Here u can see scatter plot instead of bar chart and the detail of this graph is the same

as we have mentioned above.

TreeMap:

The picture above shows the visualization of Source to Distance. To visualize this we

have installed the treemap library and plotted this graph using the command:

> treemap(PakRailDist, index=c('Source','Destination'),vSize='Distances.km.')

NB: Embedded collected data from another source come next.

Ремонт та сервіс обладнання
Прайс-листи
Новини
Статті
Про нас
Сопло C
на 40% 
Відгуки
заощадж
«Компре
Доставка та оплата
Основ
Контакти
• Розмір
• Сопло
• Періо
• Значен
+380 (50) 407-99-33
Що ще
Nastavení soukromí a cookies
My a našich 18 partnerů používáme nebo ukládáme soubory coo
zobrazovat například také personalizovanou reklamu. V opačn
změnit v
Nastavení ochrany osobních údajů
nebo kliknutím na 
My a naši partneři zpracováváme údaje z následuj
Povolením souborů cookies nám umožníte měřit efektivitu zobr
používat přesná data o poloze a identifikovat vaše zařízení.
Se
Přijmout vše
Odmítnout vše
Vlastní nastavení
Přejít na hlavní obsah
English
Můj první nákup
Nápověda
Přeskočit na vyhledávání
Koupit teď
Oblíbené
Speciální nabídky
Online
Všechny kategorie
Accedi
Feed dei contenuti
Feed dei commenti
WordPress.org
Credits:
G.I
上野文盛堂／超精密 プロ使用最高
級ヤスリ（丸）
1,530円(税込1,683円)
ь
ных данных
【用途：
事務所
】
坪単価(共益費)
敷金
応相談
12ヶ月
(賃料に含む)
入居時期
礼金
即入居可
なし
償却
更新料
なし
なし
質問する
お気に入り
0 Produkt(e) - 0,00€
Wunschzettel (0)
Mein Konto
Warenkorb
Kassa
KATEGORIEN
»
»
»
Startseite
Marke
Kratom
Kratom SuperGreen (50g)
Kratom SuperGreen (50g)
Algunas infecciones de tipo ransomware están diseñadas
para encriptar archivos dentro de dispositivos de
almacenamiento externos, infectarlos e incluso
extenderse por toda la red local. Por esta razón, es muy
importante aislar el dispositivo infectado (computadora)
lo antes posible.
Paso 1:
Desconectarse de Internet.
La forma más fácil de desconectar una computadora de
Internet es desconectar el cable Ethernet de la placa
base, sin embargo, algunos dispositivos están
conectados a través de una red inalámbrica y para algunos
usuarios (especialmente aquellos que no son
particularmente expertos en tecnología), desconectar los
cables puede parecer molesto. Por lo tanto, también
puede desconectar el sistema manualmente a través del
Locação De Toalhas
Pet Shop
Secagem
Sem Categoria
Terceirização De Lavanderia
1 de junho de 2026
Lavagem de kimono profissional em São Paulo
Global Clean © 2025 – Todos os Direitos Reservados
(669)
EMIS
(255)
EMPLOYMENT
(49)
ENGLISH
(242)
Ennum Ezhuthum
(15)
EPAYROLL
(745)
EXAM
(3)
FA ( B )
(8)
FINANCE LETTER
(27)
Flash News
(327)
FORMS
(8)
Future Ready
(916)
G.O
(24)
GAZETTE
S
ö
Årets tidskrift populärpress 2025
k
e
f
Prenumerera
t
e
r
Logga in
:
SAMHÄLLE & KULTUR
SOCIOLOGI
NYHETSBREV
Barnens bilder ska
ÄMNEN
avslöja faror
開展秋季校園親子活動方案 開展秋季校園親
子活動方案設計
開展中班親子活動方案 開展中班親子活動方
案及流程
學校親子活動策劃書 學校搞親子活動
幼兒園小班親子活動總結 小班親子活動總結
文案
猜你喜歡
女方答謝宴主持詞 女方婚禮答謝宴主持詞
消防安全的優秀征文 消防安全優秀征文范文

If we take a look at the graph, it is clear that the squares representing the cities. The

bigger square shows that it is connected to most of the cities, inside this square

represent the cities that particular city is connected to. Now as we see from the graph

that Abottabad has maximum number of connecting nodes whereas Turbat has

minimum nodes connected. Also the area of the square inside the big square showing

the source to destination distance. The bigger the square inside, the greater the distance

would be.

DATA VISUALIZATION ON GEPHI:

We used gephi to visualize the betweeness centrality and closeness centrality between

the source and destination.

Results showed that Bahawalpur has the highest between ness centrality and Abbotabad

has the lowest between ness centrality.

Hyderabad has highest closeness centrality whereas Muree has lowest closeness

centrality.

Conclusion:

From the above findings and analysis we have concluded that this is a small world

network having most nodes connected to the others by hops. This is a weighted

network in which the distances between nodes are not always the same, i.e, there are

different distances between source and destination. This graph is highly connected.

Furthermore, the betweeness centrality shows that Bahawalpur is connected to most

number of cities whereas Abottabad is connected to least number of cities due to its

geographical location. Also, the closeness centrality shows that Hyderabad is close to a

number of cities whereas Muree has far distance from most of the cities.